Call (877) SITE-OPT (748-3678)

Rewrite URLs with Content Negotiation

Summary: Content negotiation can make your URLs shorter and more abstract. By rewriting URLs without file extensions to the right resources you can save bytes and migration headaches.

You can make your URLs shorter and more abstract by using content negotiation to strip file extensions from your markup and source code. You'll save a few bytes off of each object reference, and migration headaches in the future when you change technologies.

What Is Content Negotiation?

Content negotiation is a little-used feature of Apache and IIS that transparently delivers the best variant of the same resource to browsers. Browsers tell servers their preferences, and servers tune their responses to select the best resource. Different languages, file types, content encodings, and character sets can be automatically delivered to different browsers based on browser-supplied preferences sent in header requests. You can vary the following dimensions with content negotiation:

  • Media type
  • Language
  • Content encoding
  • Charset

In this article we explore the media type dimension for URI abbreviation. We explored content encoding in HTTP Compression in a previous tweak.

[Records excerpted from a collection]
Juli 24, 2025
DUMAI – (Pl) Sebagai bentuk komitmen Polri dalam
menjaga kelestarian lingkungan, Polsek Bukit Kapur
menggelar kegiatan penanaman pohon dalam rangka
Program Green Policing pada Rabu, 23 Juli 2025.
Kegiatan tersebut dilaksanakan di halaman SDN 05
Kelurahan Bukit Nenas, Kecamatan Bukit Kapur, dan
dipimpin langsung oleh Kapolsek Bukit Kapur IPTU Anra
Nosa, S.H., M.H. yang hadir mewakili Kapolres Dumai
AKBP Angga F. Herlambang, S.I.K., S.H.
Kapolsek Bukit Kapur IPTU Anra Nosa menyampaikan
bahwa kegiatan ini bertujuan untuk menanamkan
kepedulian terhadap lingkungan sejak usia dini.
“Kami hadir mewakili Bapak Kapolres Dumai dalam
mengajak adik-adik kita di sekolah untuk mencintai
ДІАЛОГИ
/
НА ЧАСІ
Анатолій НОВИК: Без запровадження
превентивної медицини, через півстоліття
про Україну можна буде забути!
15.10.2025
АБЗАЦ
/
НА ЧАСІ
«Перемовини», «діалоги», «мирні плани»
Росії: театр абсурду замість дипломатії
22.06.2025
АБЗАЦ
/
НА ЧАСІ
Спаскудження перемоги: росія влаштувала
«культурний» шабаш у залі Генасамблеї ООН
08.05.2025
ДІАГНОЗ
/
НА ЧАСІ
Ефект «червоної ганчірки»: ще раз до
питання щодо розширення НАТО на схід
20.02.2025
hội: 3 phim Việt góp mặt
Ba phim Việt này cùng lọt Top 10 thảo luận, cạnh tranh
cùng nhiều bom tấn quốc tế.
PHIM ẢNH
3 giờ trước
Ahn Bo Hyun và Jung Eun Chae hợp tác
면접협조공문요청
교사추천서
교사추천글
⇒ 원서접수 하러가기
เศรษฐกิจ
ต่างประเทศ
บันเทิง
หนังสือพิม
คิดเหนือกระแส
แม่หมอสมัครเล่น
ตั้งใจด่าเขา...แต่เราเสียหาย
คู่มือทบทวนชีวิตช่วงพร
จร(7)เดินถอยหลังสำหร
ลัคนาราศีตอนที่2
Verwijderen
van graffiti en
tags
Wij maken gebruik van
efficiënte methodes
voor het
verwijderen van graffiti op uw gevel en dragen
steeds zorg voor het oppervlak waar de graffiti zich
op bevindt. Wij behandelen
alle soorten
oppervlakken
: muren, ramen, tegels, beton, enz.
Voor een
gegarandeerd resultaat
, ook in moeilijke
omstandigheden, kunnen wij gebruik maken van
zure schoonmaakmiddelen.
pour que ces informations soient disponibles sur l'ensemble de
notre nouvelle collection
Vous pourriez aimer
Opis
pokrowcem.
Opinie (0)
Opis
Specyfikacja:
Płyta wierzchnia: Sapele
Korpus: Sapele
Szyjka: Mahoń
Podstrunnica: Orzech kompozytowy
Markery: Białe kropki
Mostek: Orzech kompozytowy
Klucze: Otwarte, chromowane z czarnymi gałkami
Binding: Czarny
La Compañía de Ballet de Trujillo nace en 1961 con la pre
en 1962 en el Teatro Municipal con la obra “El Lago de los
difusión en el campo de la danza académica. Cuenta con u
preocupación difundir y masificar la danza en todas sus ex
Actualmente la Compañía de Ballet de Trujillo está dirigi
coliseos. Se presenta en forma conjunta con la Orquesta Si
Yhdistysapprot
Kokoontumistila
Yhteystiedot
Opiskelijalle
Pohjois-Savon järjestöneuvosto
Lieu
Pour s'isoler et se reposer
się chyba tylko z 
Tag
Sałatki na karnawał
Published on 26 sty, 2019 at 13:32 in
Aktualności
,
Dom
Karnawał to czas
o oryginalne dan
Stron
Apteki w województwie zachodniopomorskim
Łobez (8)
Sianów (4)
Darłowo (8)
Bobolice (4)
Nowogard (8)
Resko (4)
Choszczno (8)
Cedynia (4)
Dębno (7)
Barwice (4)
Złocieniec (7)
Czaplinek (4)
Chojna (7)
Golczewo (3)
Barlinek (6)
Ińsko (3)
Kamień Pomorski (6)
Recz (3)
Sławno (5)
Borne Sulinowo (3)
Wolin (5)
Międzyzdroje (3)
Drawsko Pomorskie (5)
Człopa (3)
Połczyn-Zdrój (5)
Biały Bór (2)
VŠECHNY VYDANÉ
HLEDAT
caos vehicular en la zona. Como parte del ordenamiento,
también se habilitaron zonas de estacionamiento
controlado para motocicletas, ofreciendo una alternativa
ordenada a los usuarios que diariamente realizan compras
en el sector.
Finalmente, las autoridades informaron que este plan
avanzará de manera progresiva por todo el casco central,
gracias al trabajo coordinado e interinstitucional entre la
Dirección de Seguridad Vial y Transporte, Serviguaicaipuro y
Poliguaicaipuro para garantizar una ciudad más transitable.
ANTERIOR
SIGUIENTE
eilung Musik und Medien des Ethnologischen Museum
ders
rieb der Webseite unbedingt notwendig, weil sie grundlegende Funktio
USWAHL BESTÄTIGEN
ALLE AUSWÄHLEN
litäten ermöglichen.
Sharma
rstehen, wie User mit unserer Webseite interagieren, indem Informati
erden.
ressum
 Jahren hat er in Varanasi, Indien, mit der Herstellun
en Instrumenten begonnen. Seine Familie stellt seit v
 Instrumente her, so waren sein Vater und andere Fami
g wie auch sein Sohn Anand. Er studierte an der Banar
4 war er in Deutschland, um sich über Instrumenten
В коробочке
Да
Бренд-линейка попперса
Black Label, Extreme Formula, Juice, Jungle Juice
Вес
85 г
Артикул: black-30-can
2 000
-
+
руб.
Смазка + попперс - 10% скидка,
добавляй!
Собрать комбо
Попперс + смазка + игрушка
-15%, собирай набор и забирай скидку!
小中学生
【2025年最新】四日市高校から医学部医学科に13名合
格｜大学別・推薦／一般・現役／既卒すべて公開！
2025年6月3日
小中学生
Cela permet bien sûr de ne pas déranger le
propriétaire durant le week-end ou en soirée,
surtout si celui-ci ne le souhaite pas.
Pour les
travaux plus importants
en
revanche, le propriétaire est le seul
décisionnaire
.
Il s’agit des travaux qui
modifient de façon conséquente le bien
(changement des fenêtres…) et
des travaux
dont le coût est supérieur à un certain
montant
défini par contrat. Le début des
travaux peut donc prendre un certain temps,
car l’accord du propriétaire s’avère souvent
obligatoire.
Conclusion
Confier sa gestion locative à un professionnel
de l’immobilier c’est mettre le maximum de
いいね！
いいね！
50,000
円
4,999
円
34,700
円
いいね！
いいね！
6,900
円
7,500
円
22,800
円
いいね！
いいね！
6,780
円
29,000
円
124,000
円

> LIST OF TASKS
- 1) Decide whether each statement agrees with the content negotiation article. Answer yes or no, and quote the words of the article that settle it.
(a) Content negotiation is a widely used feature of Apache and IIS.
(b) Content encoding was covered in an earlier tweak.
(c) Browsers choose the best resource on their own.
- 2) Answer these questions from the content negotiation article.
(a) What does content negotiation let you strip from your markup and source code?
(b) Which two servers offer content negotiation?
(c) Which dimension does the article explore for URI abbreviation?
- 3) Output the passage of the content negotiation article from "Summary: Content negotiation" up to and including "Is Content Negotiation?".
These records come from a separate source, unrelated to the content negotiation article.

> RESULTS FOR THE EXERCISE
- 1)
(a) No: "Content negotiation is a little-used feature of Apache and IIS"
(b) Yes: "We explored content encoding in HTTP Compression in a previous tweak."
(c) No: "Browsers tell servers their preferences, and servers tune their responses to select the best resource."

- 2)
(a) File extensions
(b) Apache and IIS
(c) The media type dimension

- 3)
Summary: Content negotiation can make your URLs shorter and more abstract. By rewriting URLs without file extensions to the right resources you can save bytes and migration headaches.

You can make your URLs shorter and more abstract by using content negotiation to strip file extensions from your markup and source code. You'll save a few bytes off of each object reference, and migration headaches in the future when you change technologies.

What Is Content Negotiation?